Required work | Extract the text of every entry below exactly; leave images out.
╭─ Task material
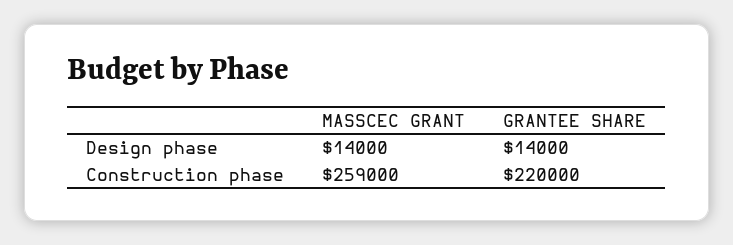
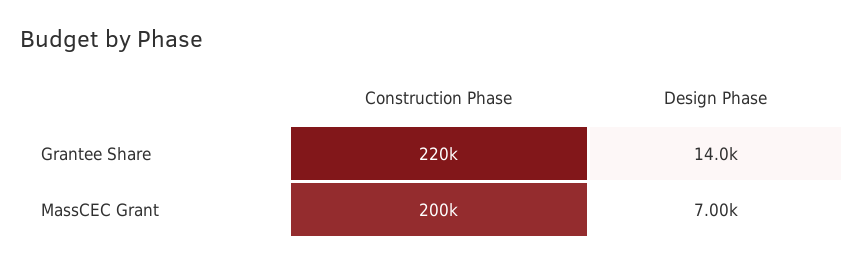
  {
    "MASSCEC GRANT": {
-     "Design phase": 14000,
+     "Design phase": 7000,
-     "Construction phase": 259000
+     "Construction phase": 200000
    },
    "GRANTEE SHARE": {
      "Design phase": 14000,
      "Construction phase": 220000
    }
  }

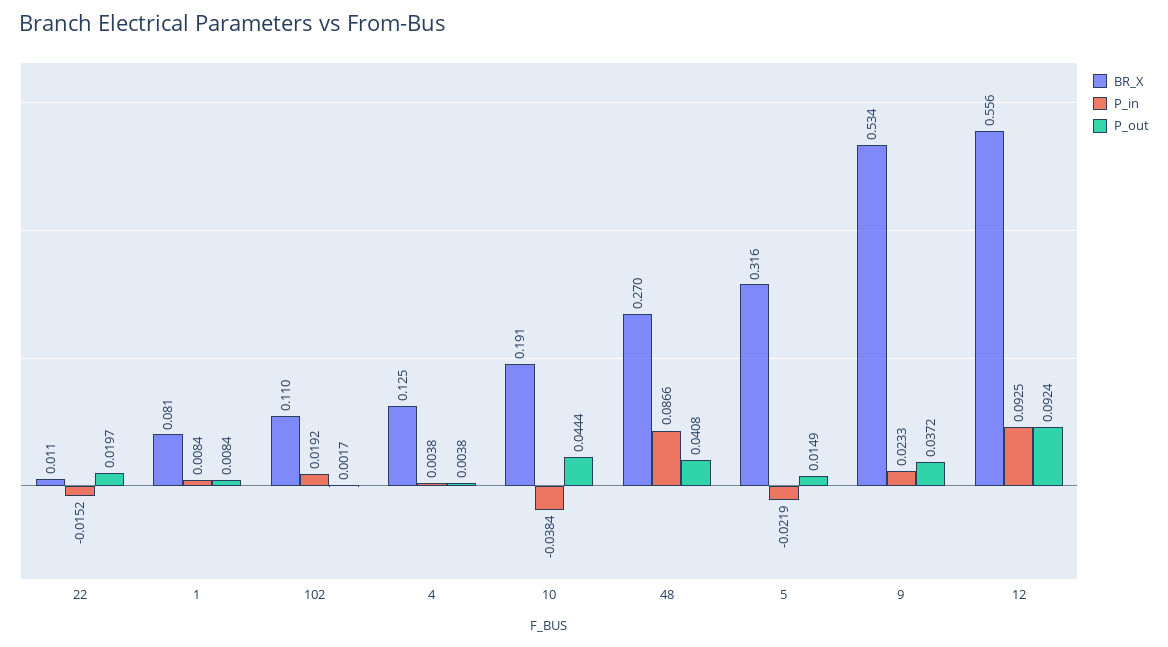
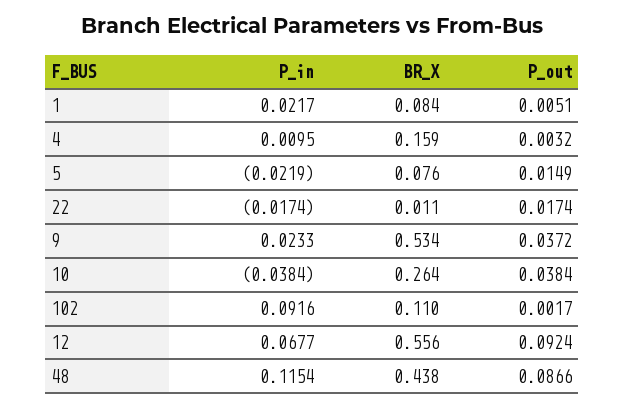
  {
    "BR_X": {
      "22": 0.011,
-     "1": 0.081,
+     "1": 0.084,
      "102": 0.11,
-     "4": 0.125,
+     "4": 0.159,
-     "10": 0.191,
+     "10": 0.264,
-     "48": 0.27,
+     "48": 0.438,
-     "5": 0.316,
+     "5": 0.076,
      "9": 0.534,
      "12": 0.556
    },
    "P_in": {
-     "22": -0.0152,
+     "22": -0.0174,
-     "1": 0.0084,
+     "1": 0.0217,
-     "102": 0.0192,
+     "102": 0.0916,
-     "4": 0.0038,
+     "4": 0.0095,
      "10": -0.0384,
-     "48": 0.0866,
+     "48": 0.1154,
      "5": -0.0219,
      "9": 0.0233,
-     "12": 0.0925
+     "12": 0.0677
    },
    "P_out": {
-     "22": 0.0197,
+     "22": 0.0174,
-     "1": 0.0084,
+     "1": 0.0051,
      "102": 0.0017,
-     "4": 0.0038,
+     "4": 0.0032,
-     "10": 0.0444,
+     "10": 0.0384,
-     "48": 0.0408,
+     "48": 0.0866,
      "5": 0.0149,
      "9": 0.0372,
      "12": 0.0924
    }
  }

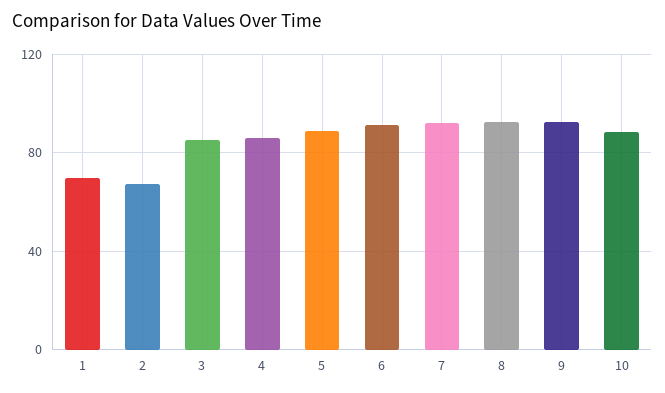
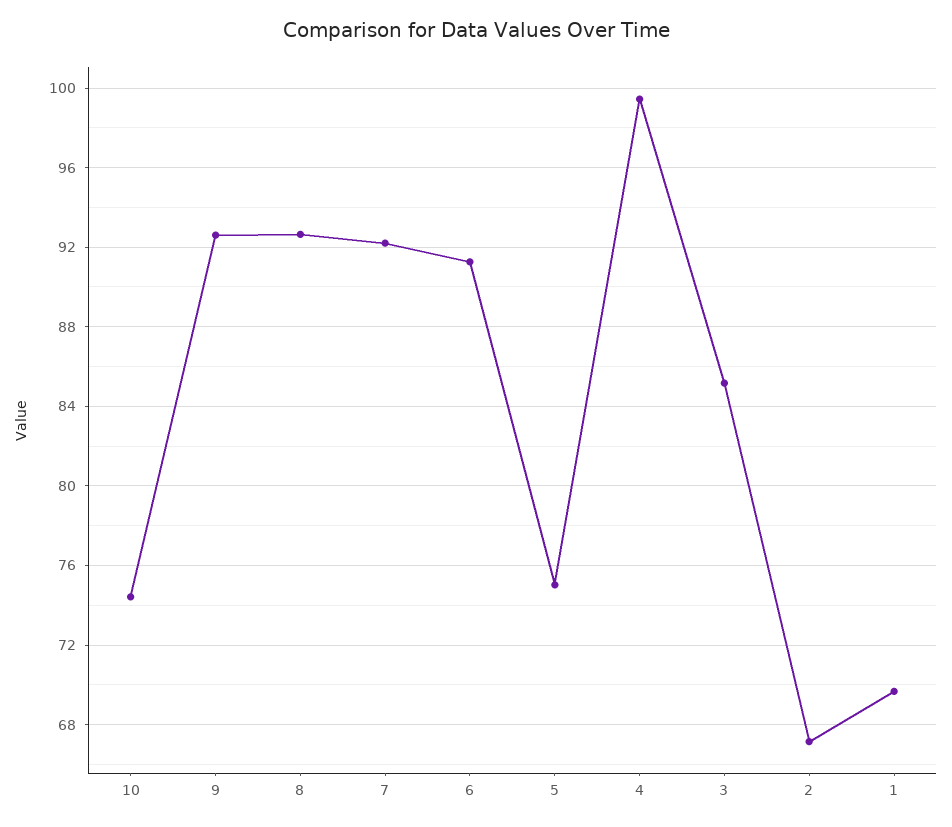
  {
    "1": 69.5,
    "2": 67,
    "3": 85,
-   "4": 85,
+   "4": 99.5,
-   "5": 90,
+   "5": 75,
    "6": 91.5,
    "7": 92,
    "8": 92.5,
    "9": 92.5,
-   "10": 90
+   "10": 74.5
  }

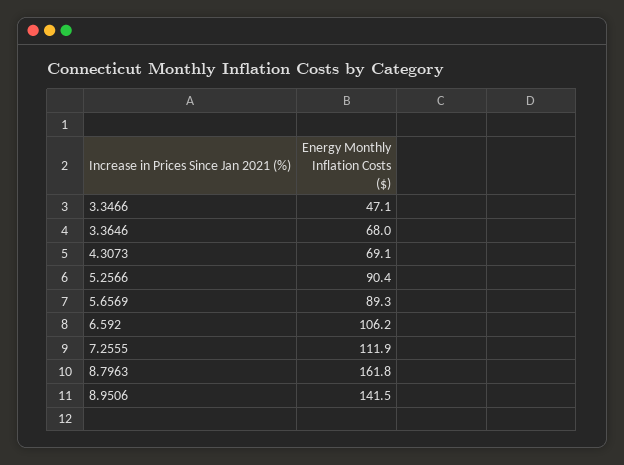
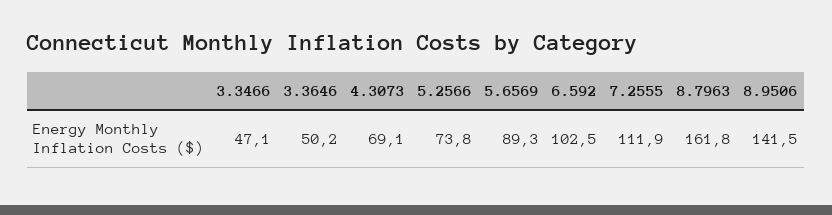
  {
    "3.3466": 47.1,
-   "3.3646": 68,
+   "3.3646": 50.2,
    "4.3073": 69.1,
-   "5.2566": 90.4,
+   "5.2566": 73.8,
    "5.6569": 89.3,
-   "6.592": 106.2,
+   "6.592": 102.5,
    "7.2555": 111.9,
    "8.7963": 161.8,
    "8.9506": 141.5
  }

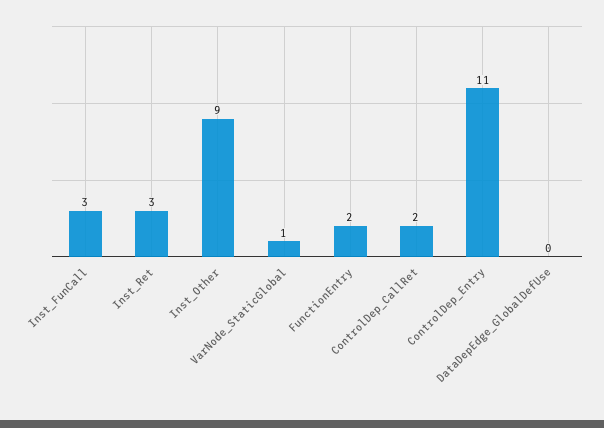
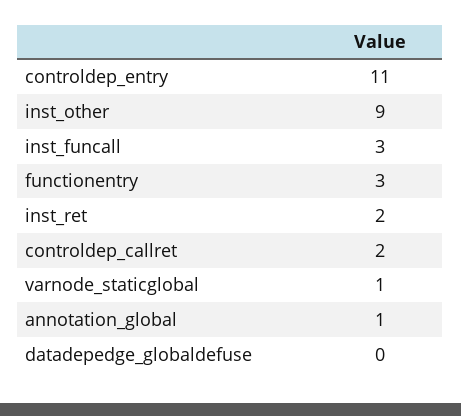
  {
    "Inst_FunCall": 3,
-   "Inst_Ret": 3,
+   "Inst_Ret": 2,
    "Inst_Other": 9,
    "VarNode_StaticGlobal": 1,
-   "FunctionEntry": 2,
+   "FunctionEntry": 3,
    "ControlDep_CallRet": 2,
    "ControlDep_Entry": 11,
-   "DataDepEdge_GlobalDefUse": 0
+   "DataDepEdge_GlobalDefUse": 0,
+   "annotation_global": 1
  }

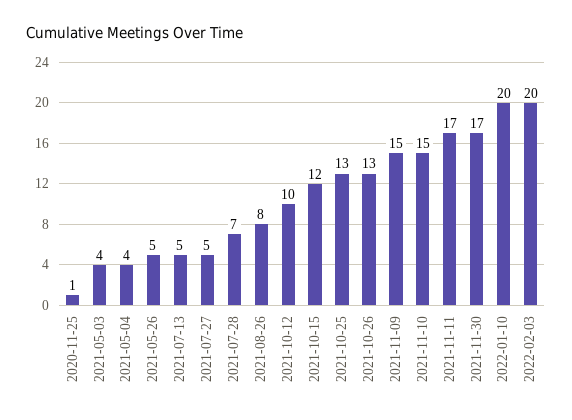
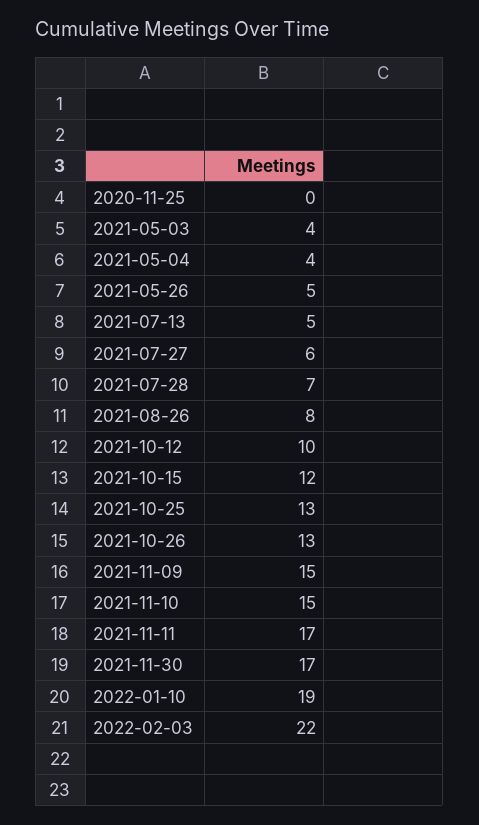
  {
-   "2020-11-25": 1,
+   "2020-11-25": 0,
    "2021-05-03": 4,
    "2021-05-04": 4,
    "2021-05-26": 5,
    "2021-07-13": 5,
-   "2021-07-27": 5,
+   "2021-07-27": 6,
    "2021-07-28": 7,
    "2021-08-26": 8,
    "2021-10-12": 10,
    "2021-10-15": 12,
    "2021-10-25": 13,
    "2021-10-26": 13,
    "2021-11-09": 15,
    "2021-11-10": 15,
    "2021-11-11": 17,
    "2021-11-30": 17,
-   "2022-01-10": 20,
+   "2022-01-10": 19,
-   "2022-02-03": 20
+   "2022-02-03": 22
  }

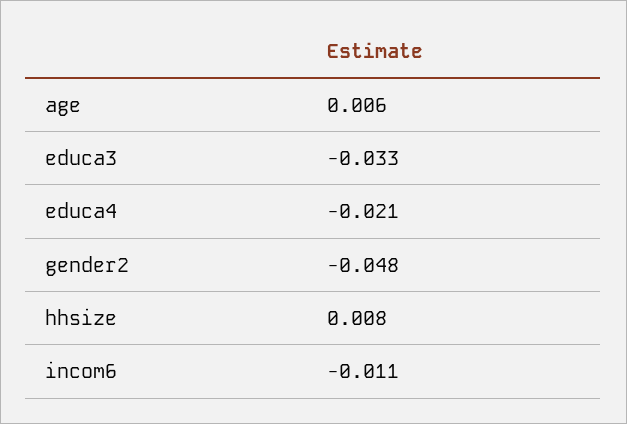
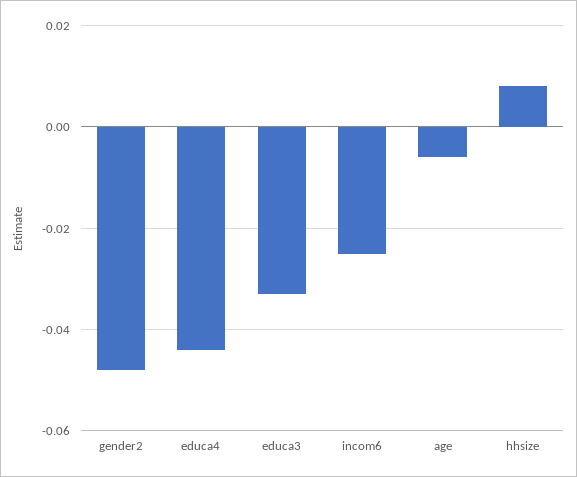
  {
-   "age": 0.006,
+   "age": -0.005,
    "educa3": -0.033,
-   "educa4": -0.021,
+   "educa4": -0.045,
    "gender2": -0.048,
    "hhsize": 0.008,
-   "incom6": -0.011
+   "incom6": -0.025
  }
╰─
Exercise output |
  {
    "MASSCEC GRANT": {
-     "Design phase": 14000,
+     "Design phase": 7000,
-     "Construction phase": 259000
+     "Construction phase": 200000
    },
    "GRANTEE SHARE": {
      "Design phase": 14000,
      "Construction phase": 220000
    }
  }

  {
    "BR_X": {
      "22": 0.011,
-     "1": 0.081,
+     "1": 0.084,
      "102": 0.11,
-     "4": 0.125,
+     "4": 0.159,
-     "10": 0.191,
+     "10": 0.264,
-     "48": 0.27,
+     "48": 0.438,
-     "5": 0.316,
+     "5": 0.076,
      "9": 0.534,
      "12": 0.556
    },
    "P_in": {
-     "22": -0.0152,
+     "22": -0.0174,
-     "1": 0.0084,
+     "1": 0.0217,
-     "102": 0.0192,
+     "102": 0.0916,
-     "4": 0.0038,
+     "4": 0.0095,
      "10": -0.0384,
-     "48": 0.0866,
+     "48": 0.1154,
      "5": -0.0219,
      "9": 0.0233,
-     "12": 0.0925
+     "12": 0.0677
    },
    "P_out": {
-     "22": 0.0197,
+     "22": 0.0174,
-     "1": 0.0084,
+     "1": 0.0051,
      "102": 0.0017,
-     "4": 0.0038,
+     "4": 0.0032,
-     "10": 0.0444,
+     "10": 0.0384,
-     "48": 0.0408,
+     "48": 0.0866,
      "5": 0.0149,
      "9": 0.0372,
      "12": 0.0924
    }
  }

  {
    "1": 69.5,
    "2": 67,
    "3": 85,
-   "4": 85,
+   "4": 99.5,
-   "5": 90,
+   "5": 75,
    "6": 91.5,
    "7": 92,
    "8": 92.5,
    "9": 92.5,
-   "10": 90
+   "10": 74.5
  }

  {
    "3.3466": 47.1,
-   "3.3646": 68,
+   "3.3646": 50.2,
    "4.3073": 69.1,
-   "5.2566": 90.4,
+   "5.2566": 73.8,
    "5.6569": 89.3,
-   "6.592": 106.2,
+   "6.592": 102.5,
    "7.2555": 111.9,
    "8.7963": 161.8,
    "8.9506": 141.5
  }

  {
    "Inst_FunCall": 3,
-   "Inst_Ret": 3,
+   "Inst_Ret": 2,
    "Inst_Other": 9,
    "VarNode_StaticGlobal": 1,
-   "FunctionEntry": 2,
+   "FunctionEntry": 3,
    "ControlDep_CallRet": 2,
    "ControlDep_Entry": 11,
-   "DataDepEdge_GlobalDefUse": 0
+   "DataDepEdge_GlobalDefUse": 0,
+   "annotation_global": 1
  }

  {
-   "2020-11-25": 1,
+   "2020-11-25": 0,
    "2021-05-03": 4,
    "2021-05-04": 4,
    "2021-05-26": 5,
    "2021-07-13": 5,
-   "2021-07-27": 5,
+   "2021-07-27": 6,
    "2021-07-28": 7,
    "2021-08-26": 8,
    "2021-10-12": 10,
    "2021-10-15": 12,
    "2021-10-25": 13,
    "2021-10-26": 13,
    "2021-11-09": 15,
    "2021-11-10": 15,
    "2021-11-11": 17,
    "2021-11-30": 17,
-   "2022-01-10": 20,
+   "2022-01-10": 19,
-   "2022-02-03": 20
+   "2022-02-03": 22
  }

  {
-   "age": 0.006,
+   "age": -0.005,
    "educa3": -0.033,
-   "educa4": -0.021,
+   "educa4": -0.045,
    "gender2": -0.048,
    "hhsize": 0.008,
-   "incom6": -0.011
+   "incom6": -0.025
  }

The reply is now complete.